Use the project's validation tool to check your YAML:

uv run python -m check.check --path yaml_instance/your_workflow.yaml

This tool performs:

  • Schema Validation: Checks if fields match the defined dataclasses (entity/configs).
  • Structure Validation: Checks for orphan nodes, invalid edges, and logical consistency.
  • Memory Validation: Verifies memory store references are valid.
  • Condition Validation: Ensures condition syntax is correct.

12. Quick Reference

Context Management

Goal Configuration
Keep system instructions keep_message: true on edge
Clear temporary messages clear_context: true
Complete context reset clear_context: true + clear_kept_context: true
Preserve between rounds Use keep_message: true on critical edges

Memory Patterns

Use Case top_k similarity_threshold
Broad historical search 50+ 0.3 (low)
Recent context 10 0.5 (medium)
Exact matches 5 0.7+ (high)

Thinking Integration

Retrieve Stage Purpose
pre_gen_thinking Provide memory context before thinking
post_gen Retrieve after generation (rare)

Dynamic Execution

Split Type Input Format
json_array [{...}, {...}]
regex Text with delimiter
lines Multi-line text

Condition Types

Type Use Case
keyword Match specific words (any/none/all)
regex Pattern matching
"true" Always traverse (default)

13. Implementation Patterns

Pattern 1: Recursive Workflow with Isolation

edges:
  - from: HumanControl
    to: StartNode
    clear_context: true
    clear_kept_context: true
    condition:
      type: keyword
      config:
        none: ["EXIT"]

Pattern 2: Memory-Based Uniqueness Check

nodes:
  - id: Generator
    type: agent
    config:
      memories:
        - name: tracking_memory
          top_k: 50
          similarity_threshold: 0.3
          retrieve_stage: [pre_gen_thinking]
          read: true
          write: true
      thinking:
        type: reflection
        config:
          reflection_prompt: "Verify uniqueness against retrieved memory..."

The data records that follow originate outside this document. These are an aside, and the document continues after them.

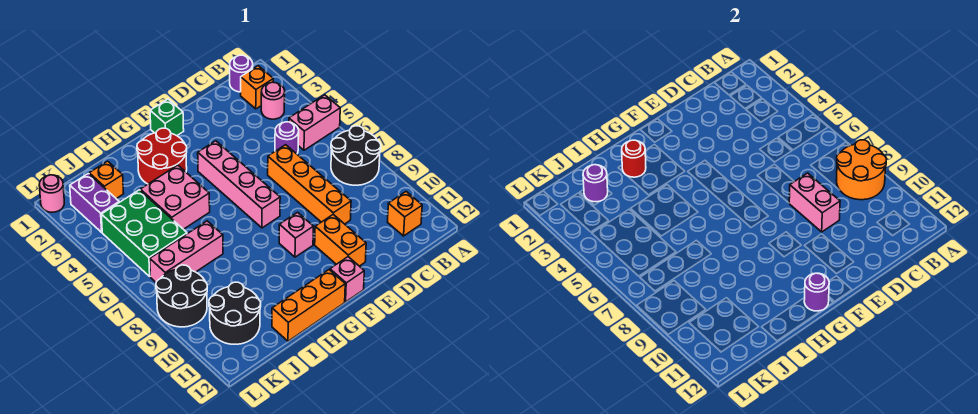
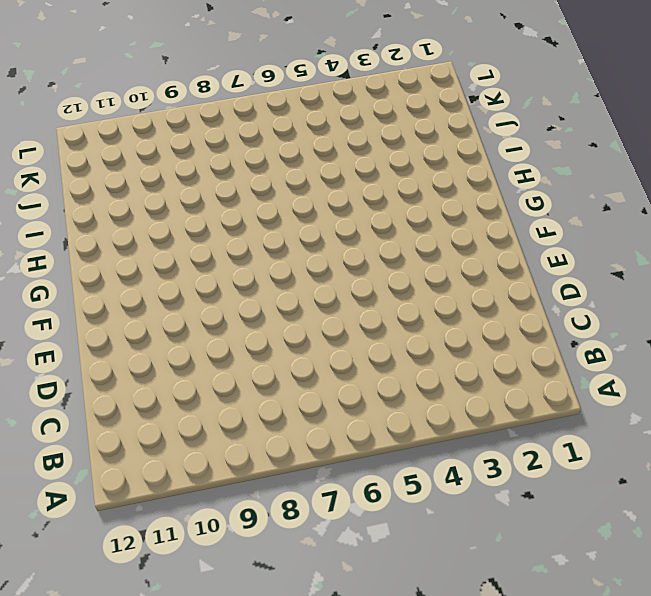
none -> pink brick A5:B5 level 1
none -> black round brick A7:B8 level 1
none -> purple round brick B1 level 1

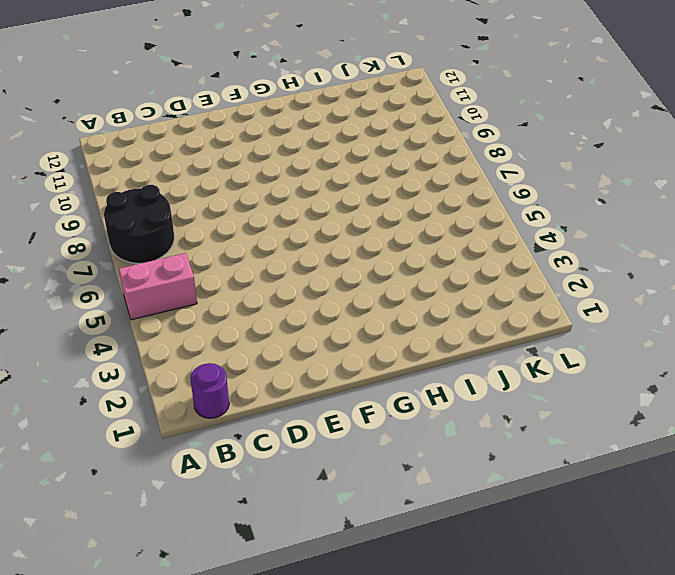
none -> orange brick B2 level 1
none -> pink round brick B3 level 1
none -> orange brick B11 level 1

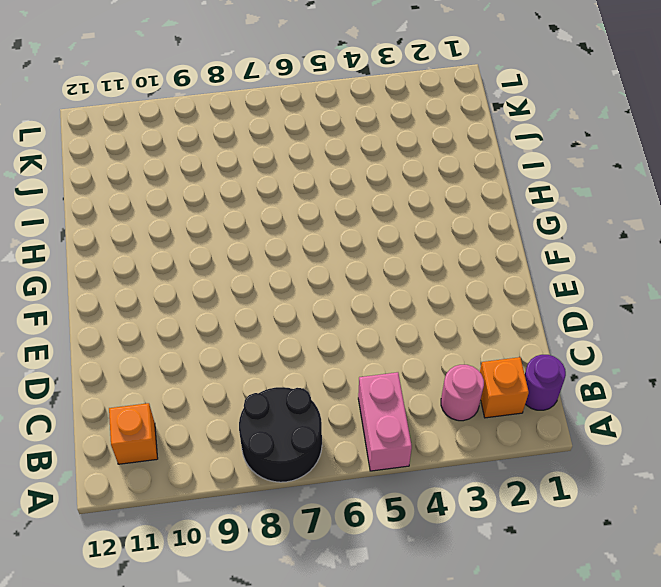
none -> purple round brick C5 level 1
none -> orange brick D6:D9 level 1
none -> orange brick E10:E11 level 1

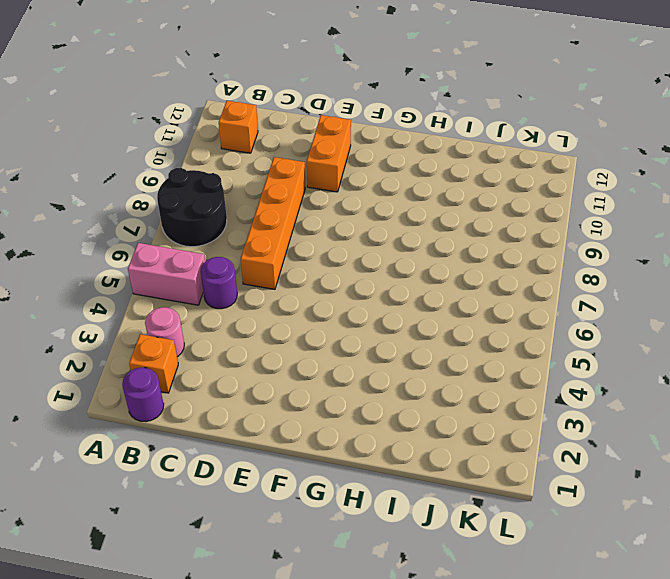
none -> green brick F1 level 1
none -> pink brick F4:F7 level 1
none -> pink brick F9 level 1

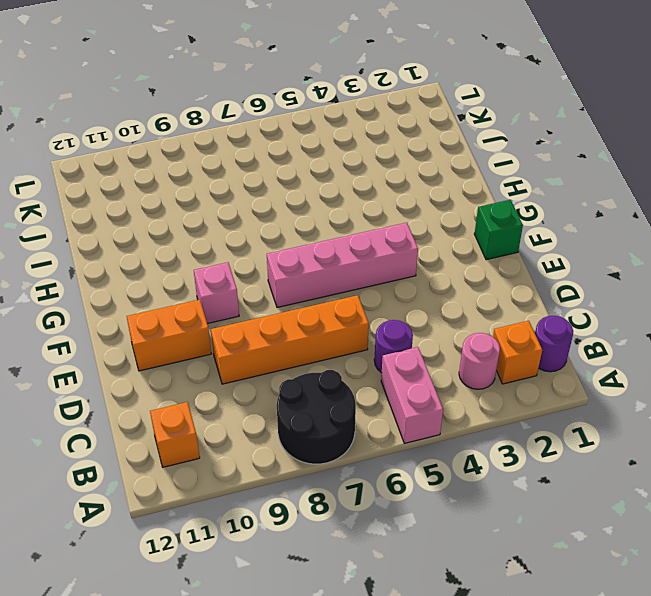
none -> pink brick F12 level 1
none -> red round brick G2:H3 level 1
none -> orange brick G12:I12 level 1

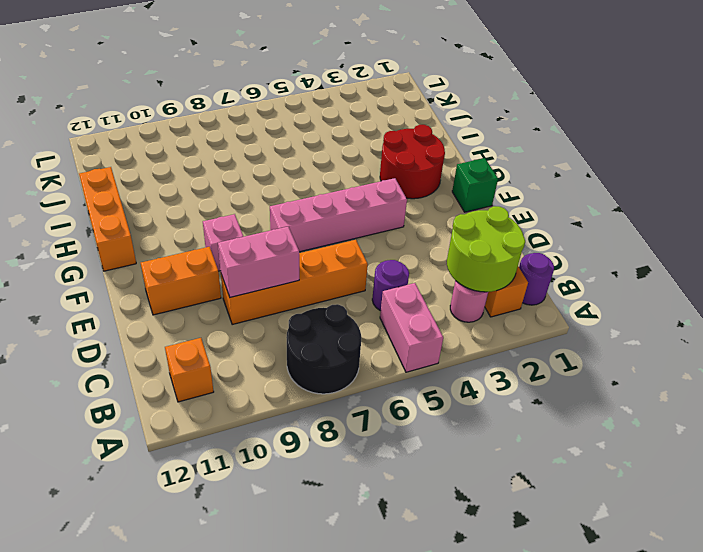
lime round brick B2:C3 level 2 -> none
none -> pink brick F12 level 1
none -> pink brick H4:I5 level 1
none -> pink brick I7:K7 level 1

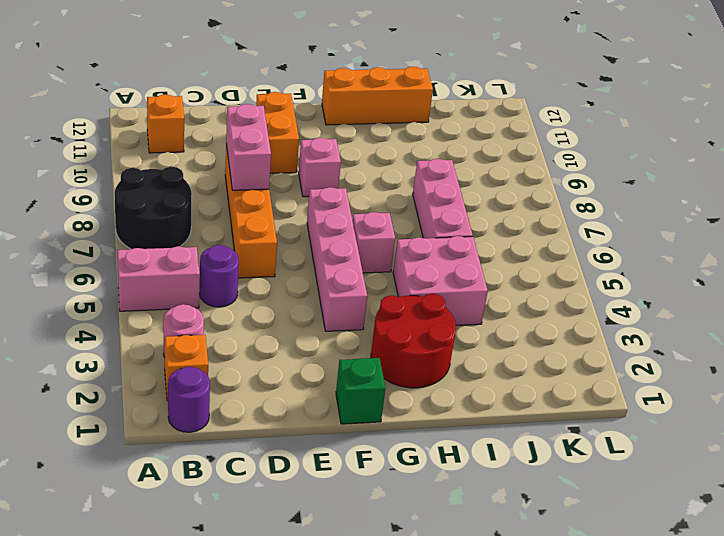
pink brick G6 level 1 -> pink brick F12 level 1
pink brick I6:I8 level 1 -> pink brick I7:K7 level 1
none -> orange brick J2 level 1
none -> green brick J4:K6 level 1
none -> black round brick J10:K11 level 1

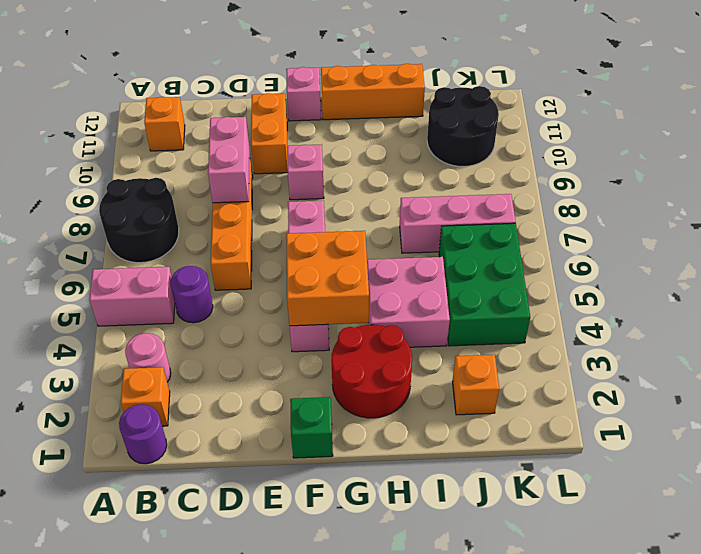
orange brick F4:G5 level 2 -> none
none -> purple brick K2:K3 level 1
none -> black round brick K8:L9 level 1
none -> pink round brick L1 level 1

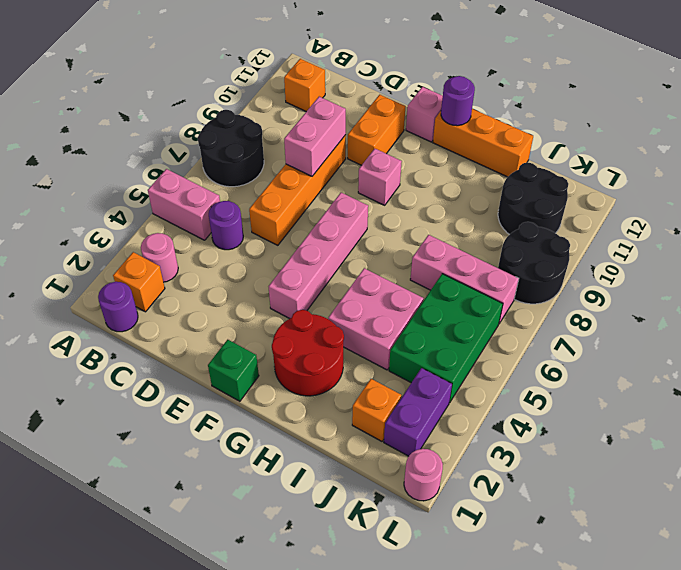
none -> orange round brick A8:B9 level 2
none -> red round brick H2 level 2
none -> purple round brick J2 level 2

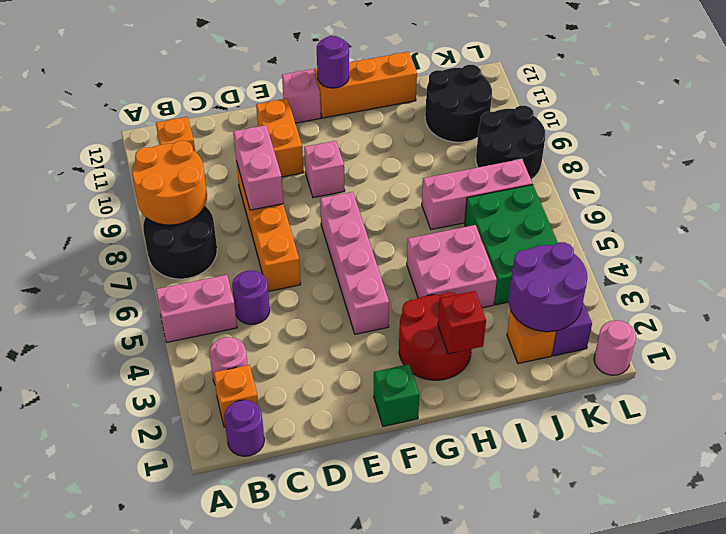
red brick H2 level 2 -> red round brick H2 level 2
purple round brick J2:K3 level 2 -> purple round brick J2 level 2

Pattern 3: Parallel Processing with Aggregation

edges:
  # Fan out
  - from: Generator
    to: Processor
    dynamic:
      type: map
      config:
        split_type: json_array
  
  # Aggregate
  - from: Processor
    to: Aggregator

Pattern 4: Conditional Branching

edges:
  - from: Decision
    to: PathA
    condition:
      type: keyword
      config:
        any: ["APPROVE"]
  
  - from: Decision
    to: PathB
    condition:
      type: keyword
      config:
        any: ["REJECT"]

14. Reference Files

  • Demo Workflows: yaml_instance/demo_context_reset.yaml - Context management demo
  • Complex Example: yaml_instance/simulation_hospital.yaml - Full-featured recursive simulation
  • Configuration Schemas: entity/configs/ - Dataclass definitions
  • Validation Logic: check/check.py - Schema and structure validation
  • User Guide: docs/user_guide/en/ - Official documentation

Last Updated: Based on codebase analysis and demo_context_reset.yaml demonstration workflow.